Hopf’tan sonra Manu sahne aldı.
Ümit Özat’ın zamanlaması yerinde değişiklikleri de farkı getirdi…
İkinci yarıda oyuna alınan Jailton’un böyle kullanılması bana göre de en doğru karar…
Jailton’un bu haliyle 90 dakika oynaması zor gibi…
Bu oyuncunun şu an maçın tamamına yayamadığı patlayıcı enerjisini oyuna sonradan alarak değerlendirmek en doğrusu…
Tabii, bu farklı galibiyet henüz hiçbir şeyin sonu değil.
Bu muhteşem galibiyetin devamının gelmesi gerekiyor.
Çünkü, her takımın savunması Sivasspor gibi olmaz.
Özellikle ikinci yarıda kırmızı beyazlı ekibin savunması inanılmaz hatalar yaptı…
Savunmasını önde kuran Sivasspor çok kolay gedikler verdi.
Kırmızı siyahlı oyuncular Manu, Zeki Yavru, Guidileye ve ikinci yarı oyuna dahil olan Jailton ayağına aldığı her topta kendilerini kaleci Alvarez’in karşısında buldular.
Gençlerbirliği, en az attığı kadarını da kaçırdı.

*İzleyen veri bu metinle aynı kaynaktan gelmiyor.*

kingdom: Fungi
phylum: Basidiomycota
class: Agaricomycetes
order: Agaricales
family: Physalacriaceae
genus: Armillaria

Haftalar sonra kazanılan bu 3 puan Gençlerbirliği’nin soluklanmasını sağladı
KİM BU PROTESTOCULAR?
1986 yılından bu yana Ankara’da profesyonel ve aralıksız olarak gazetecilik yapıyorum.
Ankara takımlarını hem Başkent’te hem de deplasmanlarda takip ediyorum…
Bugüne dek Gençlerbirliği taraftarında görmediğim, daha maçın başında teknik direktörünü istifaya çağırmak, hakaret etmek gibi davranışlar biraz tuhaf geldi…
Hem de şu zor zamanlarda…
Bu pek de alışık olunmayan tutum nedeniyle de bu protestocu grubu merak ettim.
Bilen varsa ve benimle de paylaşırsa memnun olurum.